Senate Plan Could Send $100 Million in Loans or Grants to Flint

WASHINGTON (Detroit Free Press/TNS) —

Bipartisan legislation that could potentially provide hundreds of millions of dollars to help replace aging water lines in Flint, Mich., was filed in the Senate on Wednesday.

Under the proposal, the federal Drinking Water State Revolving Fund would be authorized to make up to $100 million in subsidized loans or grants between now and October 2017 “to any state that receives an emergency declaration … to a public health threat from lead or other contaminants in a public drinking water system.”

Written in such a way, the measure avoids a congressional prohibition on earmarking funds for any specific project, while clearly aiming the money at Flint. President Barack Obama in January signed an emergency declaration for the state of Michigan due to the high lead levels in water found in Flint and Genesee County.

The proposal — worth $220 million in total — also provides $70 million in subsidies that could be used to back more than $700 million in low-interest financing for water infrastructure projects through a newly created fund, some of which could be used in Flint but which is intended to spark repairs and replacement of aging water systems across the U.S.

It also authorizes $50 million for public health, though that funding is not specific to Flint, including $17.5 million to monitor the health effects of lead contamination in municipal water; and allows the state of Michigan to use the $25.9 million it has received under the Drinking Water State Revolving Fund earlier this year to cover $22 million Flint already owes for earlier government loans to repair and replace parts of its water system.

But the proposal, pushed by Michigan Sens.& Debbie Stabenow and Gary Peters, both Democrats, as well as Senate Environment and Public Works Committee Chairman Jim Inhofe (R-Okla), Sen.
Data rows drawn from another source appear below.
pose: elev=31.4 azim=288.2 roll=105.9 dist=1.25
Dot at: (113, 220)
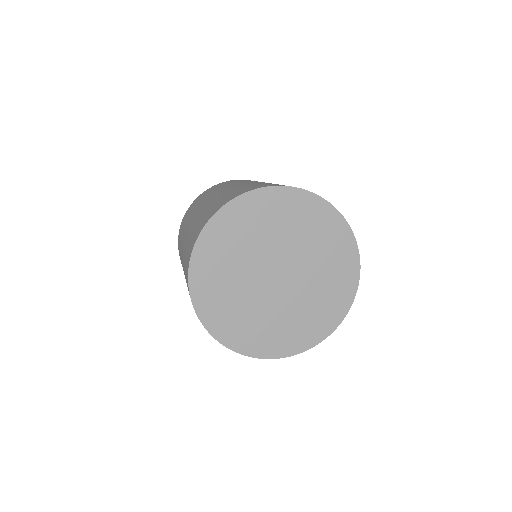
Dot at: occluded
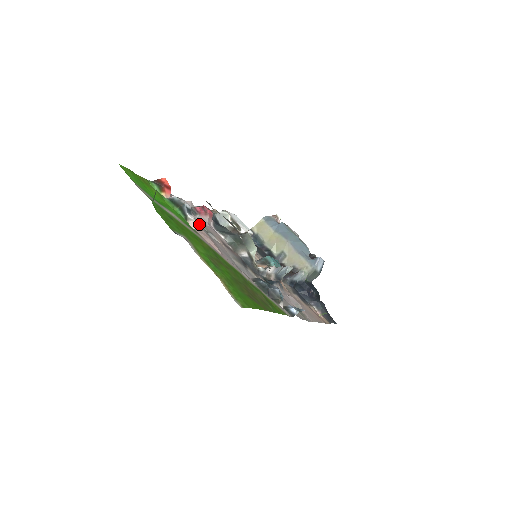
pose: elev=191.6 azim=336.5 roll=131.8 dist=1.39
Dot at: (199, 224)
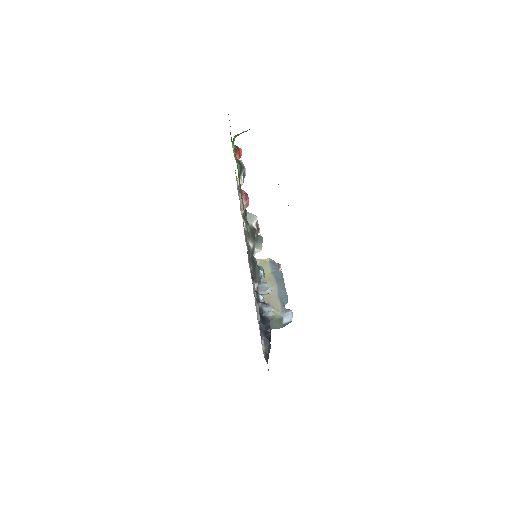
Dot at: occluded
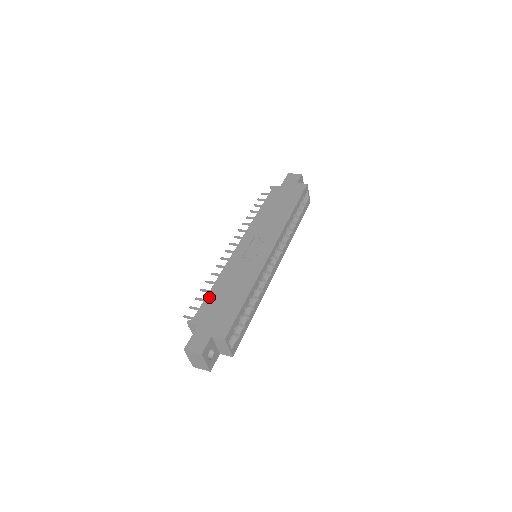
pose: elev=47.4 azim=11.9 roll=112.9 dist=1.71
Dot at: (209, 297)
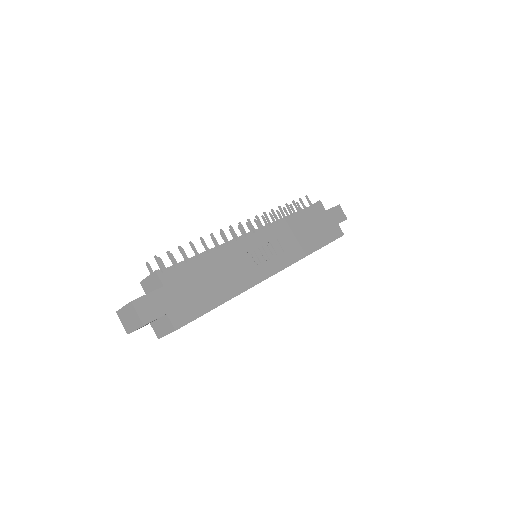
Dot at: (194, 264)
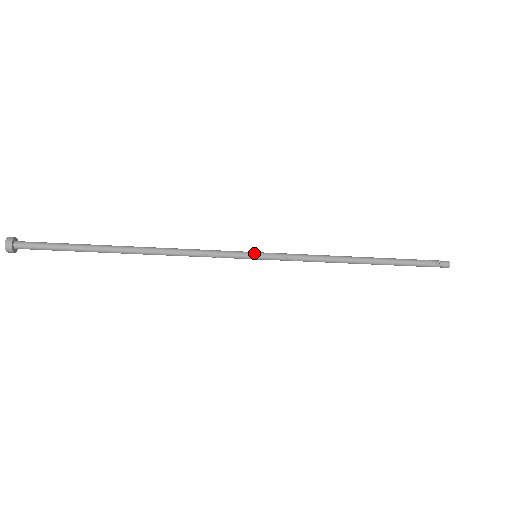
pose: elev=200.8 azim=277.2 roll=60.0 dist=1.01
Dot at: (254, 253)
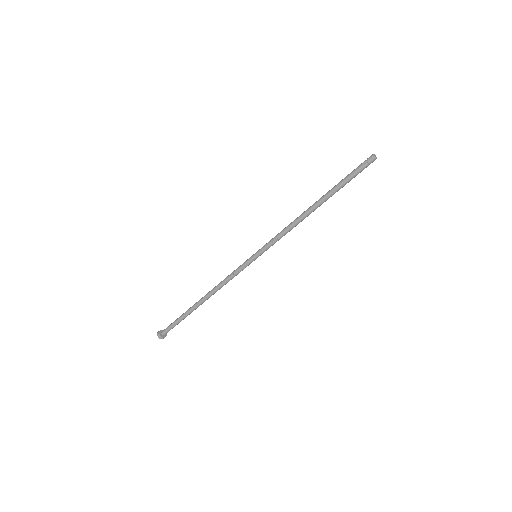
Dot at: (253, 255)
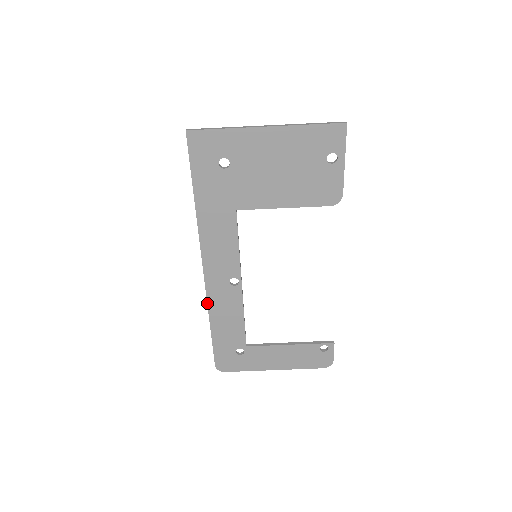
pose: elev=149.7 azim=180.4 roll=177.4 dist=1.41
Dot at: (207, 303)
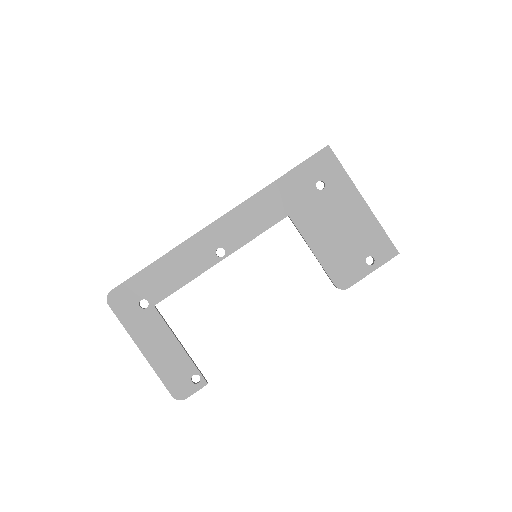
Dot at: (183, 242)
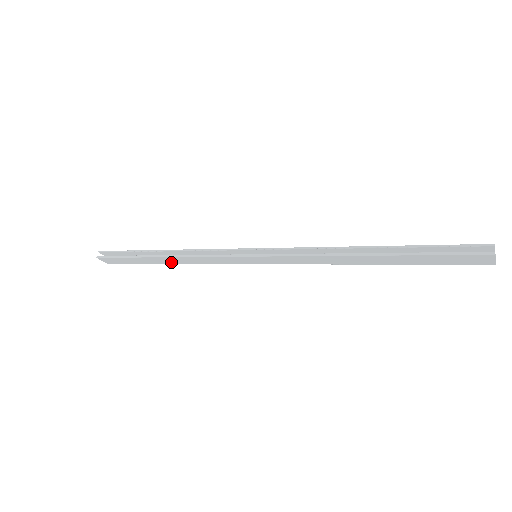
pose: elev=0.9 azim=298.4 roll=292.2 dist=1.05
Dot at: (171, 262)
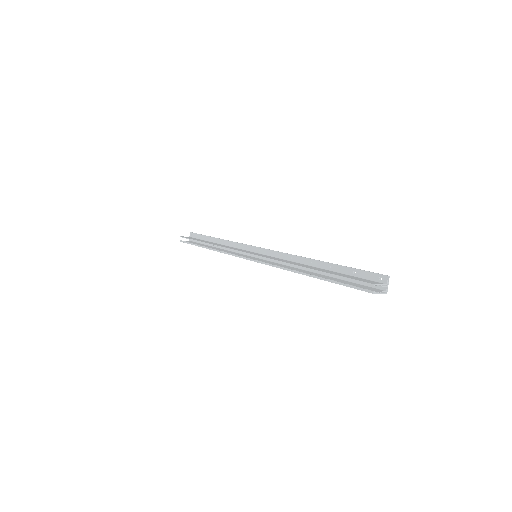
Dot at: occluded
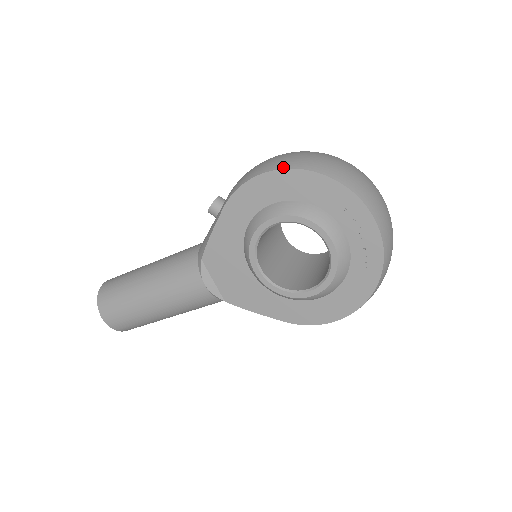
Rob Portman (R-Ohio), and others, is still not assured of passage in the divided chamber, though it could get voted on — either as a stand-alone bill or an addition to already-passed House legislation — as early as Thursday or possibly next week.

“This has been a long effort, we’ve been working in a bipartisan way,” Peters said. “We’re hoping to get a vote soon.”

Flint’s water woes can be traced back to a decision to switch to using more corrosive water from the Flint River as its water source in April 2014 and a decision by the state Department of Environmental Quality not to require corrosion controls, which apparently allowed lead to leach from old pipes. Flint Mayor Karen Weaver is lobbying for a quick replacement of Flint’s unknown number of lead lines and damaged infrastructure, a job that has been estimated to cost anywhere from $700 million to more than $1 billion.